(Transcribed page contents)
________________________________________

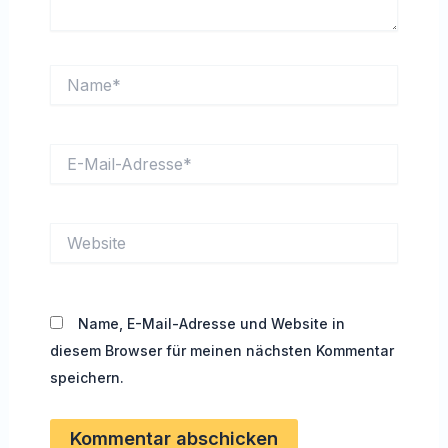
Name*
E-
Mail-
Adresse*
Website
Name, E-Mail-Adresse und Website in
diesem Browser für meinen nächsten Kommentar
speichern.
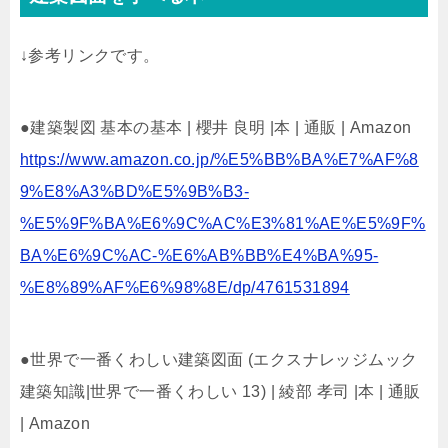
↓参考リンクです。
●建築製図 基本の基本 | 櫻井 良明 |本 | 通販 | Amazon
https://www.amazon.co.jp/%E5%BB%BA%E7%AF%8
9%E8%A3%BD%E5%9B%B3-
%E5%9F%BA%E6%9C%AC%E3%81%AE%E5%9F%
BA%E6%9C%AC-%E6%AB%BB%E4%BA%95-
%E8%89%AF%E6%98%8E/dp/4761531894
●世界で一番くわしい建築図面 (エクスナレッジムック
建築知識|世界で一番くわしい 13) | 綾部 孝司 |本 | 通販
| Amazon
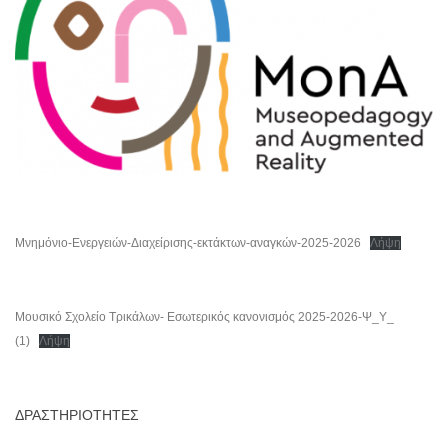
Μνημόνιο-Ενεργειών-Διαχείρισης-εκτάκτων-αναγκών-2025-2026
Λήψη
Μουσικό Σχολείο Τρικάλων- Εσωτερικός κανονισμός 2025-2026-Ψ_Υ_
(1)
Λήψη
ΔΡΑΣΤΗΡΙΟΤΗΤΕΣ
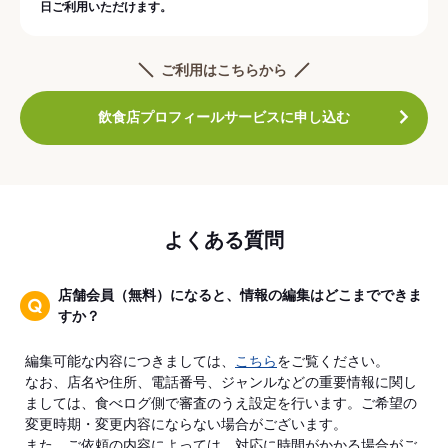
日ご利用いただけます。
ご利用はこちらから
飲食店プロフィールサービスに申し込む
よくある質問
店舗会員（無料）になると、情報の編集はどこまでできま
すか？
編集可能な内容につきましては、
こちら
をご覧ください。
なお、店名や住所、電話番号、ジャンルなどの重要情報に関し
ましては、食べログ側で審査のうえ設定を行います。ご希望の
変更時期・変更内容にならない場合がございます。
また、ご依頼の内容によっては、対応に時間がかかる場合がご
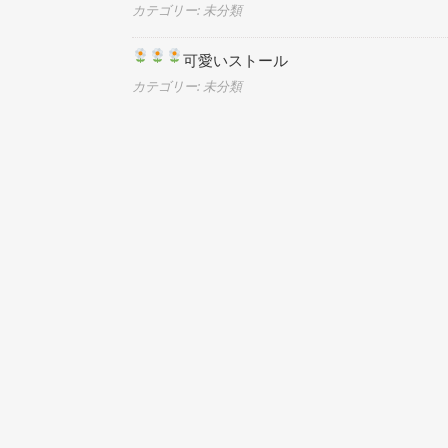
カテゴリー: 未分類
可愛いストール
カテゴリー: 未分類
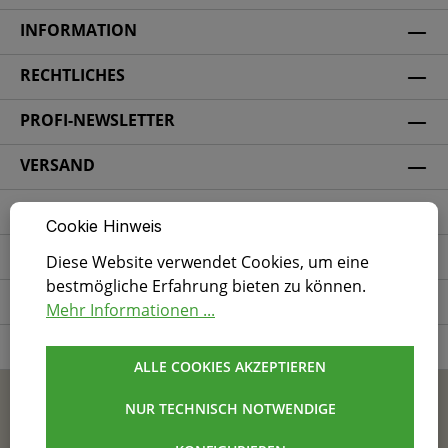
INFORMATION
RECHTLICHES
PROFI-NEWSLETTER
VERSAND
ZAHLUNGSARTEN
Cookie Hinweis
SICHERHEIT
Diese Website verwendet Cookies, um eine
bestmögliche Erfahrung bieten zu können.
SOCIAL MEDIA
Mehr Informationen ...
ZERTIFIZIERUNG
ALLE COOKIES AKZEPTIEREN
* Alle Preise exkl. gesetzl. Mehrwertsteuer.
NUR TECHNISCH NOTWENDIGE
AGB
Impressum
Datenschutz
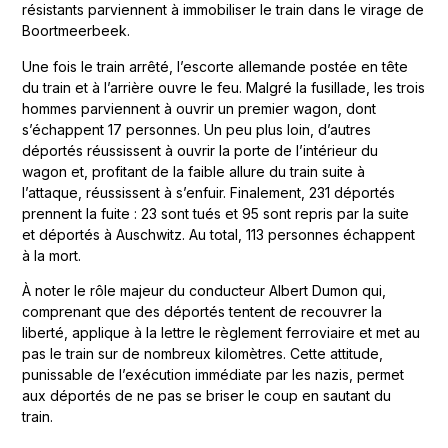
résistants parviennent à immobiliser le train dans le virage de
Boortmeerbeek.
Une fois le train arrêté, l’escorte allemande postée en tête
du train et à l’arrière ouvre le feu. Malgré la fusillade, les trois
hommes parviennent à ouvrir un premier wagon, dont
s’échappent 17 personnes. Un peu plus loin, d’autres
déportés réussissent à ouvrir la porte de l’intérieur du
wagon et, profitant de la faible allure du train suite à
l’attaque, réussissent à s’enfuir. Finalement, 231 déportés
prennent la fuite : 23 sont tués et 95 sont repris par la suite
et déportés à Auschwitz. Au total, 113 personnes échappent
à la mort.
À noter le rôle majeur du conducteur Albert Dumon qui,
comprenant que des déportés tentent de recouvrer la
liberté, applique à la lettre le règlement ferroviaire et met au
pas le train sur de nombreux kilomètres. Cette attitude,
punissable de l’exécution immédiate par les nazis, permet
aux déportés de ne pas se briser le coup en sautant du
train.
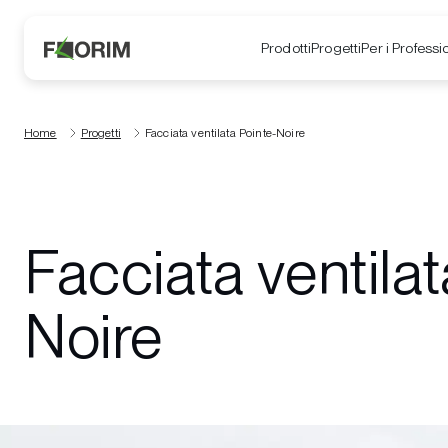
Prodotti
Progetti
Per i Professio
Home
Progetti
Facciata ventilata Pointe-Noire
Facciata ventilat
Noire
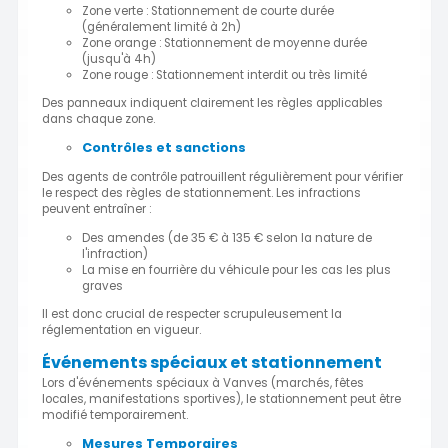
Zone verte : Stationnement de courte durée
(généralement limité à 2h)
Zone orange : Stationnement de moyenne durée
(jusqu'à 4h)
Zone rouge : Stationnement interdit ou très limité
Des panneaux indiquent clairement les règles applicables
dans chaque zone.
Contrôles et sanctions
Des agents de contrôle patrouillent régulièrement pour vérifier
le respect des règles de stationnement. Les infractions
peuvent entraîner :
Des amendes (de 35 € à 135 € selon la nature de
l'infraction)
La mise en fourrière du véhicule pour les cas les plus
graves
Il est donc crucial de respecter scrupuleusement la
réglementation en vigueur.
Événements spéciaux et stationnement
Lors d'événements spéciaux à Vanves (marchés, fêtes
locales, manifestations sportives), le stationnement peut être
modifié temporairement.
Mesures Temporaires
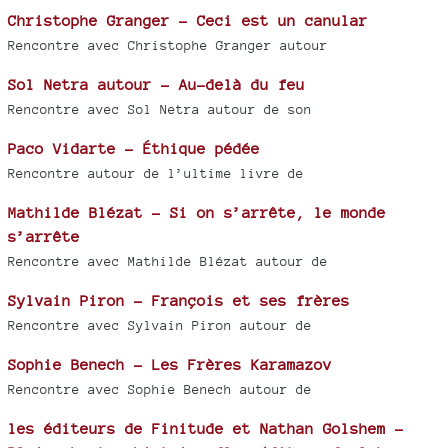
Christophe Granger - Ceci est un canular
Rencontre avec Christophe Granger autour
Sol Netra autour - Au-delà du feu
Rencontre avec Sol Netra autour de son
Paco Vidarte - Éthique pédée
Rencontre autour de l’ultime livre de
Mathilde Blézat - Si on s’arrête, le monde
s’arrête
Rencontre avec Mathilde Blézat autour de
Sylvain Piron - François et ses frères
Rencontre avec Sylvain Piron autour de
Sophie Benech - Les Frères Karamazov
Rencontre avec Sophie Benech autour de
les éditeurs de Finitude et Nathan Golshem -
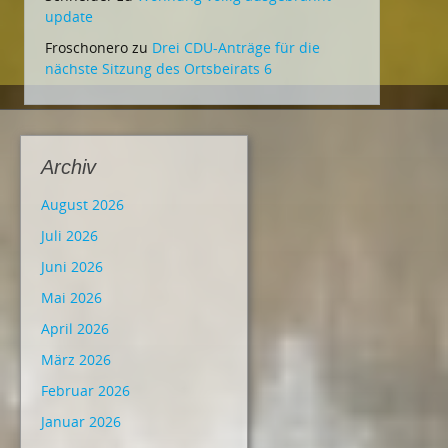
update
Froschonero
zu
Drei CDU-Anträge für die
nächste Sitzung des Ortsbeirats 6
Archiv
August 2026
Juli 2026
Juni 2026
Mai 2026
April 2026
März 2026
Februar 2026
Januar 2026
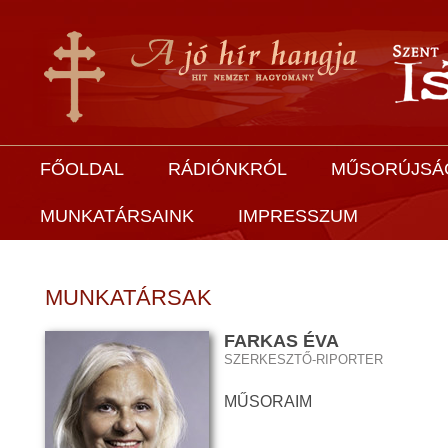
FŐOLDAL
RÁDIÓNKRÓL
MŰSORÚJSÁ
MUNKATÁRSAINK
IMPRESSZUM
MUNKATÁRSAK
FARKAS ÉVA
SZERKESZTŐ-RIPORTER
MŰSORAIM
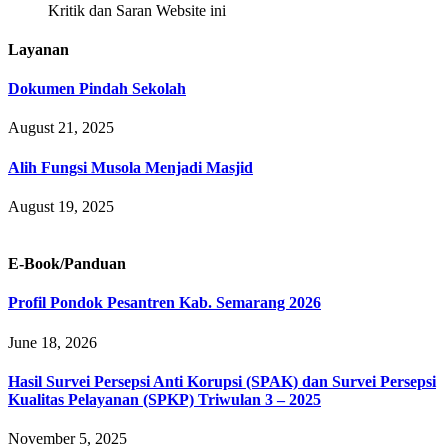
Kritik dan Saran Website ini
Layanan
Dokumen Pindah Sekolah
August 21, 2025
Alih Fungsi Musola Menjadi Masjid
August 19, 2025
E-Book/Panduan
Profil Pondok Pesantren Kab. Semarang 2026
June 18, 2026
Hasil Survei Persepsi Anti Korupsi (SPAK) dan Survei Persepsi
Kualitas Pelayanan (SPKP) Triwulan 3 – 2025
November 5, 2025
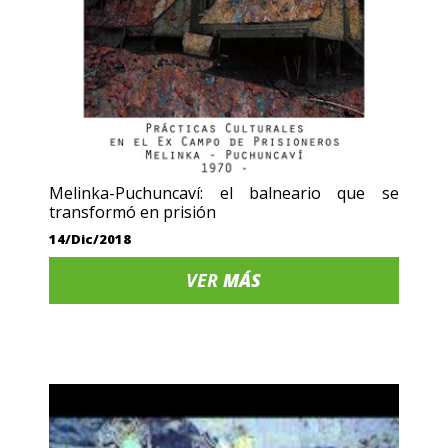
Melinka-Puchuncaví: el balneario que se
transformó en prisión
14/Dic/2018
VER
MÁS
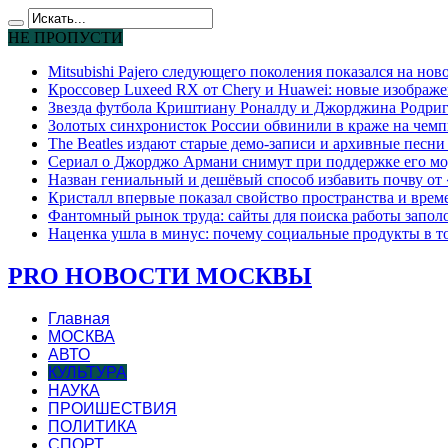
НЕ ПРОПУСТИ
Mitsubishi Pajero следующего поколения показался на но
Кроссовер Luxeed RX от Chery и Huawei: новые изображе
Звезда футбола Криштиану Роналду и Джорджина Родригес
Золотых синхронисток России обвинили в краже на чемп
The Beatles издают старые демо-записи и архивные песн
Сериал о Джорджо Армани снимут при поддержке его мо
Назван гениальный и дешёвый способ избавить почву от
Кристалл впервые показал свойство пространства и време
Фантомный рынок труда: сайты для поиска работы запо
Наценка ушла в минус: почему социальные продукты в т
PRO НОВОСТИ МОСКВЫ
Главная
МОСКВА
АВТО
КУЛЬТУРА
НАУКА
ПРОИШЕСТВИЯ
ПОЛИТИКА
СПОРТ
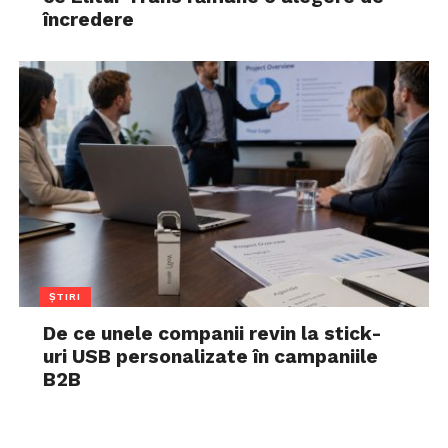
încredere
ȘTIRI
De ce unele companii revin la stick-
uri USB personalizate în campaniile
B2B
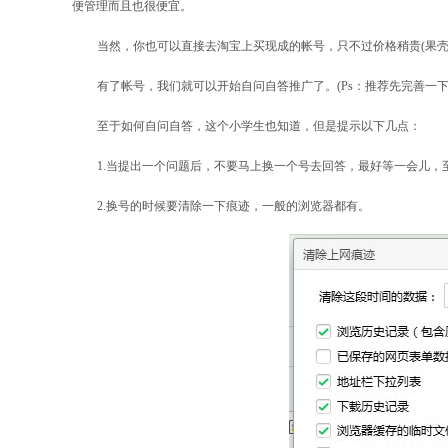
便管理而且也很便宜。
当然，你也可以直接去淘宝上买现成的帐号，只不过价格稍贵(果
有了帐号，我们就可以开始自问自答推广了。(Ps：推荐先完善一
至于如何自问自答，这个小学生也知道，但是提示以下几点：
1.当提出一个问题后，不要马上换一个号去回答，最好等一会儿
2.换号的时候要清除一下痕迹，一般的浏览器都有。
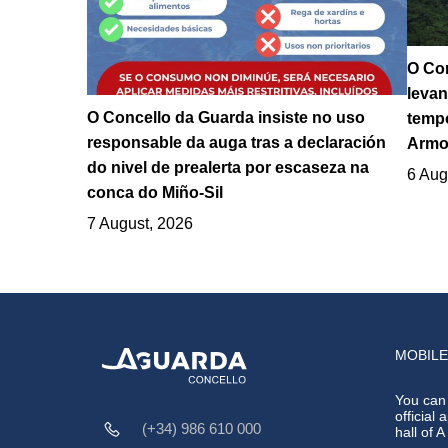
O Con
levan
O Concello da Guarda insiste no uso
tempo
responsable da auga tras a declaración
Armo
do nivel de prealerta por escaseza na
6 Aug
conca do Miño-Sil
7 August, 2026
MOBILE
You can
official 
(+34) 986 610 000
hall of 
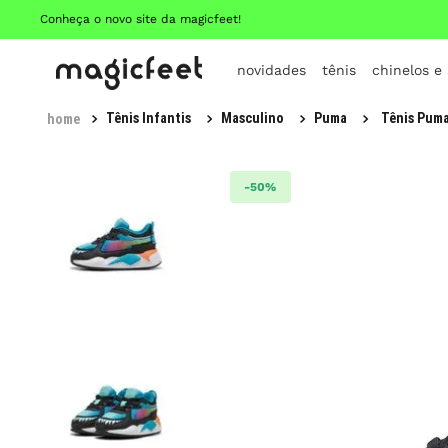
Conheça o novo site da magicfeet!
novidades
tênis
chinelos e
Tênis Infantis
Masculino
Puma
Tênis Puma
-
50%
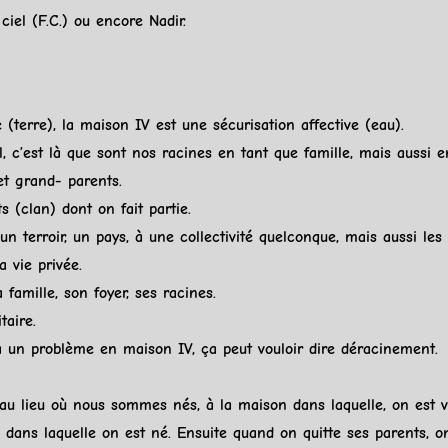
ciel
(F.C.) ou encore
Nadir
.
e (
terre
), la maison IV est une sécurisation affective (
eau
).
l
, c’est là que sont nos racines en tant que famille, mais aussi e
 et grand- parents.
s (clan) dont on fait partie.
un terroir, un pays, à une collectivité quelconque, mais aussi les
la vie privée.
famille, son foyer, ses racines.
taire.
 a un problème en maison IV, ça peut vouloir dire déracinement.
 au lieu où nous sommes nés, à la maison dans laquelle, on est
n dans laquelle on est né. Ensuite quand on quitte ses parents, 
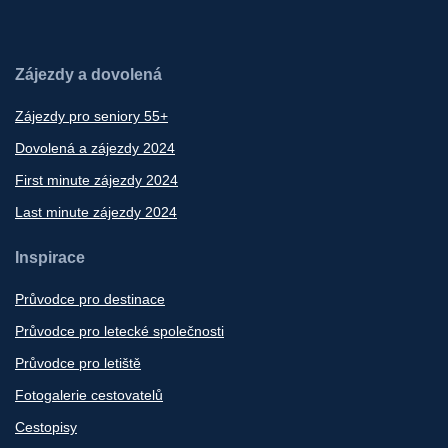
Zájezdy a dovolená
Zájezdy pro seniory 55+
Dovolená a zájezdy 2024
First minute zájezdy 2024
Last minute zájezdy 2024
Inspirace
Průvodce pro destinace
Průvodce pro letecké společnosti
Průvodce pro letiště
Fotogalerie cestovatelů
Cestopisy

________________________________________

TASK PROMPT:
With the pictures omitted, restate word for word the lines above from the line that has "Januar 2026" up to and including the line that has "Zájezdy pro seniory 55+", and no other lines.

REPLY TO THE EXERCISE:
Januar 2026
FŐOLDAL
RÁDIÓNKRÓL
MŰSORÚJSÁ
MUNKATÁRSAINK
IMPRESSZUM
MUNKATÁRSAK
FARKAS ÉVA
SZERKESZTŐ-RIPORTER
MŰSORAIM
Kritik dan Saran Website ini
Layanan
Dokumen Pindah Sekolah
August 21, 2025
Alih Fungsi Musola Menjadi Masjid
August 19, 2025
E-Book/Panduan
Profil Pondok Pesantren Kab. Semarang 2026
June 18, 2026
Hasil Survei Persepsi Anti Korupsi (SPAK) dan Survei Persepsi
Kualitas Pelayanan (SPKP) Triwulan 3 – 2025
November 5, 2025
Melinka-Puchuncaví: el balneario que se
transformó en prisión
14/Dic/2018
VER
MÁS
НЕ ПРОПУСТИ
Mitsubishi Pajero следующего поколения показался на но
Кроссовер Luxeed RX от Chery и Huawei: новые изображе
Звезда футбола Криштиану Роналду и Джорджина Родригес
Золотых синхронисток России обвинили в краже на чемп
The Beatles издают старые демо-записи и архивные песн
Сериал о Джорджо Армани снимут при поддержке его мо
Назван гениальный и дешёвый способ избавить почву от
Кристалл впервые показал свойство пространства и време
Фантомный рынок труда: сайты для поиска работы запо
Наценка ушла в минус: почему социальные продукты в т
PRO НОВОСТИ МОСКВЫ
Главная
МОСКВА
АВТО
КУЛЬТУРА
НАУКА
ПРОИШЕСТВИЯ
ПОЛИТИКА
СПОРТ
încredere
ȘTIRI
De ce unele companii revin la stick-
uri USB personalizate în campaniile
B2B
便管理而且也很便宜。
当然，你也可以直接去淘宝上买现成的帐号，只不过价格稍贵(果
有了帐号，我们就可以开始自问自答推广了。(Ps：推荐先完善一
至于如何自问自答，这个小学生也知道，但是提示以下几点：
1.当提出一个问题后，不要马上换一个号去回答，最好等一会儿
2.换号的时候要清除一下痕迹，一般的浏览器都有。
O Con
levan
O Concello da Guarda insiste no uso
tempo
responsable da auga tras a declaración
Armo
do nivel de prealerta por escaseza na
6 Aug
conca do Miño-Sil
7 August, 2026
MOBILE
You can
official 
(+34) 986 610 000
hall of 
Conheça o novo site da magicfeet!
novidades
tênis
chinelos e
Tênis Infantis
Masculino
Puma
Tênis Puma
-
50%
ciel
(F.C.) ou encore
Nadir
.
e (
terre
), la maison IV est une sécurisation affective (
eau
).
l
, c’est là que sont nos racines en tant que famille, mais aussi e
 et grand- parents.
s (clan) dont on fait partie.
un terroir, un pays, à une collectivité quelconque, mais aussi les
la vie privée.
famille, son foyer, ses racines.
taire.
 a un problème en maison IV, ça peut vouloir dire déracinement.
 au lieu où nous sommes nés, à la maison dans laquelle, on est
n dans laquelle on est né. Ensuite quand on quitte ses parents, 
Zájezdy a dovolená
Zájezdy pro seniory 55+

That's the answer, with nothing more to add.